RECORDS TO USE:
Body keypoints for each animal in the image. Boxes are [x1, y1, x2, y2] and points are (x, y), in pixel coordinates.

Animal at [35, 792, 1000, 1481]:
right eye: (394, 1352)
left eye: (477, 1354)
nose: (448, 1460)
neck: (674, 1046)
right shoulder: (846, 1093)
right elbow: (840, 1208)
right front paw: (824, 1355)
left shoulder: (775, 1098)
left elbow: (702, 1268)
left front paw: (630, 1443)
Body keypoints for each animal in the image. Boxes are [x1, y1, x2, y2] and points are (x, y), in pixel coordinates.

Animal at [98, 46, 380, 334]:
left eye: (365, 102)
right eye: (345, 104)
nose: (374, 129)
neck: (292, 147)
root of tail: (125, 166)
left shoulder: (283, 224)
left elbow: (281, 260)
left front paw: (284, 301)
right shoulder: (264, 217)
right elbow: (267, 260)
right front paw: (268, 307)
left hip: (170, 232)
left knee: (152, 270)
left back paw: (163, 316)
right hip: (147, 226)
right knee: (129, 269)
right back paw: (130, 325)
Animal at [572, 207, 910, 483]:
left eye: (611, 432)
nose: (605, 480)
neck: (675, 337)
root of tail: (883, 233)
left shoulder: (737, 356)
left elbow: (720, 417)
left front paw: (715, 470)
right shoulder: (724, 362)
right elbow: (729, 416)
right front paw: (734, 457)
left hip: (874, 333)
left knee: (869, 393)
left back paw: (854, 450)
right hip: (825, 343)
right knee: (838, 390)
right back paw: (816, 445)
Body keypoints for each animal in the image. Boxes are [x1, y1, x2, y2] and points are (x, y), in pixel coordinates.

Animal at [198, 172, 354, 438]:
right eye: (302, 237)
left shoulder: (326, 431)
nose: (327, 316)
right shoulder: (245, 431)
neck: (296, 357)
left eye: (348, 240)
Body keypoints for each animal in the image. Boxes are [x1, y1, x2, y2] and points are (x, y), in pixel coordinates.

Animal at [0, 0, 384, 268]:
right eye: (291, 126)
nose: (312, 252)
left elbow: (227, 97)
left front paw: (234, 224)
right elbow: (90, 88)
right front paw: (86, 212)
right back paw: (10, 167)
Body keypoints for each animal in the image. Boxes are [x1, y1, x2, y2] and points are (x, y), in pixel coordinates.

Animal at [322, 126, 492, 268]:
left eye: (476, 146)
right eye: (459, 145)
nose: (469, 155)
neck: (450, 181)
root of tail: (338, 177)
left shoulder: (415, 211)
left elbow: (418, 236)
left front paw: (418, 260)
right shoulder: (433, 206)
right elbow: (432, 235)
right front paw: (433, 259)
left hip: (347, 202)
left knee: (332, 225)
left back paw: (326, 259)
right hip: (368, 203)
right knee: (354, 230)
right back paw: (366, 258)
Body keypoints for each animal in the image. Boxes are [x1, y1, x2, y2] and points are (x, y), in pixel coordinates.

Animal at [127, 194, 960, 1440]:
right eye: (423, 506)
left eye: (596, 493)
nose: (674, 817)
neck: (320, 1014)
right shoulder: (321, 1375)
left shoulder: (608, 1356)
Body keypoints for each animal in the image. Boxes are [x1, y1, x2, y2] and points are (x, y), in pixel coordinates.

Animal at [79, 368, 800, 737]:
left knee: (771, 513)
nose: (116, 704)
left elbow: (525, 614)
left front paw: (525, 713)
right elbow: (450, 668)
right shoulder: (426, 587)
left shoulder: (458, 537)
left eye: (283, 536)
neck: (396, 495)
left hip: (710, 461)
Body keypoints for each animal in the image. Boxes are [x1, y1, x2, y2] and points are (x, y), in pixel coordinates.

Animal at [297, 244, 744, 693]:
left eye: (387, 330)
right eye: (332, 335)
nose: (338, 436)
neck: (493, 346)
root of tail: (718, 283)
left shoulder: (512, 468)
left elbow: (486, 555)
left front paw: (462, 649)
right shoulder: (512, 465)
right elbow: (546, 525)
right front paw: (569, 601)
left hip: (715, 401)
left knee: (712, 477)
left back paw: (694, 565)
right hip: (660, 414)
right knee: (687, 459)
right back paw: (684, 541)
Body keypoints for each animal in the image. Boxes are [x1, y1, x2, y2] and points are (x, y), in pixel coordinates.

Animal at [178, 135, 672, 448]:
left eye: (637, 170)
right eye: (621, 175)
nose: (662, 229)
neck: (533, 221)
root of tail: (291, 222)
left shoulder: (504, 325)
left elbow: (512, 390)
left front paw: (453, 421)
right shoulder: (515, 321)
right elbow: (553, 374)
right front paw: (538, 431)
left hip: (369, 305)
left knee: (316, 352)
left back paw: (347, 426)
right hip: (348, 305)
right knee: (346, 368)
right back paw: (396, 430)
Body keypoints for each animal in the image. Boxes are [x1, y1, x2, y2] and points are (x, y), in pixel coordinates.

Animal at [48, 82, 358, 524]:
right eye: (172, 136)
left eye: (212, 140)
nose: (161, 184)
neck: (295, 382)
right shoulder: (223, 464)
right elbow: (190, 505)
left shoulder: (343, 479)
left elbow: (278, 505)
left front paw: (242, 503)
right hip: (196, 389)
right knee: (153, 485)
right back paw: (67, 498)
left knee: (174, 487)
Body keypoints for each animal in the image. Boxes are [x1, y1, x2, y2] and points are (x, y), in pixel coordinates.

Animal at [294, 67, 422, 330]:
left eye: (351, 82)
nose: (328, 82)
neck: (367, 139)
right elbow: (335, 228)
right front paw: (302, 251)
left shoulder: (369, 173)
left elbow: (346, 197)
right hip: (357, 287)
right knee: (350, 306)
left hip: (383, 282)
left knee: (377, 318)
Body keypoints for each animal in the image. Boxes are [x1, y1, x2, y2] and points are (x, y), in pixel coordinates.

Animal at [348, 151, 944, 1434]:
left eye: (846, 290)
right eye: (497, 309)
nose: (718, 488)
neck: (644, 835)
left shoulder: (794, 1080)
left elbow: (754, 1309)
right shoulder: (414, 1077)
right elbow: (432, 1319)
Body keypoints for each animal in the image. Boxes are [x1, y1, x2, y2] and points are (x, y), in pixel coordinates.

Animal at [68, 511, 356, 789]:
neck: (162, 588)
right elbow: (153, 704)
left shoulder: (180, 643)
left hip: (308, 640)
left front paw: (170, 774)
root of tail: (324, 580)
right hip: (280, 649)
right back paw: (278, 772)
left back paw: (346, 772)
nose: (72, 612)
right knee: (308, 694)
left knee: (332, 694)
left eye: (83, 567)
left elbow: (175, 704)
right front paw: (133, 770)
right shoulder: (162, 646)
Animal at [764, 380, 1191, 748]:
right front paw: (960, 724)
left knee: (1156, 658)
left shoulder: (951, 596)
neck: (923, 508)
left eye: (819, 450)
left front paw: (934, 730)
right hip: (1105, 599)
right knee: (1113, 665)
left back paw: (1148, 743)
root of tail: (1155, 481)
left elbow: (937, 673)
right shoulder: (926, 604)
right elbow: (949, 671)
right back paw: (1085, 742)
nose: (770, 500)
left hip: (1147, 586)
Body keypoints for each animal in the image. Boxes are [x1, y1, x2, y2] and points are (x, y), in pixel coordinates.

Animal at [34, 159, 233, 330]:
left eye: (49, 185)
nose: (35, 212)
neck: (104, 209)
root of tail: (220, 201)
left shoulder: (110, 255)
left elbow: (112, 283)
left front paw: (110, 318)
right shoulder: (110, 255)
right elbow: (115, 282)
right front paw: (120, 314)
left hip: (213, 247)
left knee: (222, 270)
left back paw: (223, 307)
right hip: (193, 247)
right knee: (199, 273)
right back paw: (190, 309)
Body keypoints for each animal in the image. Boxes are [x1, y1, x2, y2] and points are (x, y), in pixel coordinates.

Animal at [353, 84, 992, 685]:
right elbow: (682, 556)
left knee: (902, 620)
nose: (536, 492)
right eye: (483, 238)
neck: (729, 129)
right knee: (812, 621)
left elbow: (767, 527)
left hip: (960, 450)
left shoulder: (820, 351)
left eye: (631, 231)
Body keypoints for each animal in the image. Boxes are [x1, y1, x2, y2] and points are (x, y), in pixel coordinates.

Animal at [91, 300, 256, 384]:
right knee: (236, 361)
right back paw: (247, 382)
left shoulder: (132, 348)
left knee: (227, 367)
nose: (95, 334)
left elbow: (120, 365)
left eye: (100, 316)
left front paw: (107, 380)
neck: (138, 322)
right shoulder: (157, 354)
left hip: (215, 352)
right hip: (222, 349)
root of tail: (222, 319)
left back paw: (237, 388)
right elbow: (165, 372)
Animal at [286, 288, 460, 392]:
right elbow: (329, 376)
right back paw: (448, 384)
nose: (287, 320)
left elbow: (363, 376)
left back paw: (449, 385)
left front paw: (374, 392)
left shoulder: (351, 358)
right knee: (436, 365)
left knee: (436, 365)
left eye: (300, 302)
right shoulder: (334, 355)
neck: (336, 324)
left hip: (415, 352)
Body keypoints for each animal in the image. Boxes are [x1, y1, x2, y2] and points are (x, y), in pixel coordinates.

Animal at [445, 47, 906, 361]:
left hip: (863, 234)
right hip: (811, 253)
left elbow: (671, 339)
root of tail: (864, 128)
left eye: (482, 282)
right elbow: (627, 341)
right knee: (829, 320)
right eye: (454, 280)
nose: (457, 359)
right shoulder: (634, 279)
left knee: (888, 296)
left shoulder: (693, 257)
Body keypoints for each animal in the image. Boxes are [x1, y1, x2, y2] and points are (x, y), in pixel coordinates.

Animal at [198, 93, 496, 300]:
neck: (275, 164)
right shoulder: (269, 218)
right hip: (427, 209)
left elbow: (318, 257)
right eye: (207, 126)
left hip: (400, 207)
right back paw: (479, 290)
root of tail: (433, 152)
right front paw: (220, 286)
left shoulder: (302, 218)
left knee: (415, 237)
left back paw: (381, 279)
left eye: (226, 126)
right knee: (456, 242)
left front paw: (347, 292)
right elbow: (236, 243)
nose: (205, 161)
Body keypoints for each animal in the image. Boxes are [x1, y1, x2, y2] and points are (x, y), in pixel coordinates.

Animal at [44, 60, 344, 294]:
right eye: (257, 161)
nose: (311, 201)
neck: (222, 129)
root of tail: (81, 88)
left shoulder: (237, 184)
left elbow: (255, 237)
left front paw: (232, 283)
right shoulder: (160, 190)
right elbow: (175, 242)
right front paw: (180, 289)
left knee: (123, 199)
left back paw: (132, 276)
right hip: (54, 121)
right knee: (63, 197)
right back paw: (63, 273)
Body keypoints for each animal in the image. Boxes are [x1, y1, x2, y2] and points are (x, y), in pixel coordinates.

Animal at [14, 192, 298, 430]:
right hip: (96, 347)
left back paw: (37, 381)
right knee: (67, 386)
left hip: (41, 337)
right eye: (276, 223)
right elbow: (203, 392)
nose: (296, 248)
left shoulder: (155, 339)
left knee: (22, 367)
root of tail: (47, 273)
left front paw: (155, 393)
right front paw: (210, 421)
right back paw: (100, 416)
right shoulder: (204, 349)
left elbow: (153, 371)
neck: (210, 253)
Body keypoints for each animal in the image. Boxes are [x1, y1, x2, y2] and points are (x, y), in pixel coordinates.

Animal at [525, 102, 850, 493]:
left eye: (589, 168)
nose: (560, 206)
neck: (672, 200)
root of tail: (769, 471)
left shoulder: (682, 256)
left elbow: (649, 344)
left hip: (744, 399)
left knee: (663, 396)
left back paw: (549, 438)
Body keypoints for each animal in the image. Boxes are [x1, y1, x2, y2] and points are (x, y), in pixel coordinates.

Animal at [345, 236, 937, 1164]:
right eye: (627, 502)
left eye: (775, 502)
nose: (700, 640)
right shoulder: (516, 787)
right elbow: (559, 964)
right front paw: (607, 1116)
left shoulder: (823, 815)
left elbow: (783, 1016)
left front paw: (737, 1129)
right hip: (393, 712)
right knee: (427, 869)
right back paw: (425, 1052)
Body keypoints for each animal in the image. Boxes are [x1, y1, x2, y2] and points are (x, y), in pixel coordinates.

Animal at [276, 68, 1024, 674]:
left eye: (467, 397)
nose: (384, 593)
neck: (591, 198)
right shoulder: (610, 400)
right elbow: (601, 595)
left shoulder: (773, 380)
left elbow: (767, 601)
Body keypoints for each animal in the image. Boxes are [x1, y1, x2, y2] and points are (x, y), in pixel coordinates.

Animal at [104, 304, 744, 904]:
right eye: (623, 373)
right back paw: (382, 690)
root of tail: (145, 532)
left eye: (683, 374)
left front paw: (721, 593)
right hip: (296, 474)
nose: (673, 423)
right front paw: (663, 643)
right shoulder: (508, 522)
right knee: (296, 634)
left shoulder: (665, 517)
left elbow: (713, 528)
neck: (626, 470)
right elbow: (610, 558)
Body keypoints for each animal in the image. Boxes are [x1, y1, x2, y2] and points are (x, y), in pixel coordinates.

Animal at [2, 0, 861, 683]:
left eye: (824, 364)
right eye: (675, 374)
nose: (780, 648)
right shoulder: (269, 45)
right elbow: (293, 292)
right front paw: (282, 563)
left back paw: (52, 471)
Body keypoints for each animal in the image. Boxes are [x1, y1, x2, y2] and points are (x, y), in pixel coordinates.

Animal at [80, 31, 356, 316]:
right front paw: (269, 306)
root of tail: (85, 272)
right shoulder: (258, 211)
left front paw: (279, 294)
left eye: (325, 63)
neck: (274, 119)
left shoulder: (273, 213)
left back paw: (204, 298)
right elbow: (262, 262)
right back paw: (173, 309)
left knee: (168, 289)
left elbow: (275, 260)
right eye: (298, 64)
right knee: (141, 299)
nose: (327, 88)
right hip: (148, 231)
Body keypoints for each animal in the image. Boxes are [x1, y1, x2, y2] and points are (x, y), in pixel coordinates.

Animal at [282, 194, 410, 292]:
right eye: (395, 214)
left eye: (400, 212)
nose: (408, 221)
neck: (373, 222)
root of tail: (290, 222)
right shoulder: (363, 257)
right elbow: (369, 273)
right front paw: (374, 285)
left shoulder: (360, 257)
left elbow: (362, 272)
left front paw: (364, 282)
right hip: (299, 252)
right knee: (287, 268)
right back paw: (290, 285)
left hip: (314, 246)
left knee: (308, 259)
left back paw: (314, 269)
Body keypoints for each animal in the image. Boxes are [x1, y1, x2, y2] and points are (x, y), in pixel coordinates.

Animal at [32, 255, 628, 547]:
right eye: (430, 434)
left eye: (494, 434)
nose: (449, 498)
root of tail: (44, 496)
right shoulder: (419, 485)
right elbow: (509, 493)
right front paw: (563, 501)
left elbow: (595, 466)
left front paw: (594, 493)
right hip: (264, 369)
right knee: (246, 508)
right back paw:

WHAT THE EXERCISE ASKS:
Give back exactly the lines of the listing above that run from the line with "right knee: (153, 485)" to the line with "left front paw: (170, 774)", inclusive.

TASK RESULT:
right knee: (153, 485)
right back paw: (67, 498)
left knee: (174, 487)
Body keypoints for each animal in the image. Boxes are [x1, y1, x2, y2] and points are (x, y), in pixel coordinates.

Animal at [294, 67, 422, 330]:
left eye: (351, 82)
nose: (328, 82)
neck: (367, 139)
right elbow: (335, 228)
right front paw: (302, 251)
left shoulder: (369, 173)
left elbow: (346, 197)
right hip: (357, 287)
right knee: (350, 306)
left hip: (383, 282)
left knee: (377, 318)
Body keypoints for each animal in the image. Boxes are [x1, y1, x2, y2] and points are (x, y), in pixel coordinates.

Animal at [348, 151, 944, 1434]:
left eye: (846, 290)
right eye: (497, 309)
nose: (718, 488)
neck: (644, 835)
left shoulder: (794, 1080)
left elbow: (754, 1309)
right shoulder: (414, 1077)
right elbow: (432, 1319)
Body keypoints for each animal in the image. Boxes are [x1, y1, x2, y2] and points are (x, y), in pixel coordinates.

Animal at [68, 511, 356, 789]:
neck: (162, 588)
right elbow: (153, 704)
left shoulder: (180, 643)
left hip: (308, 640)
left front paw: (170, 774)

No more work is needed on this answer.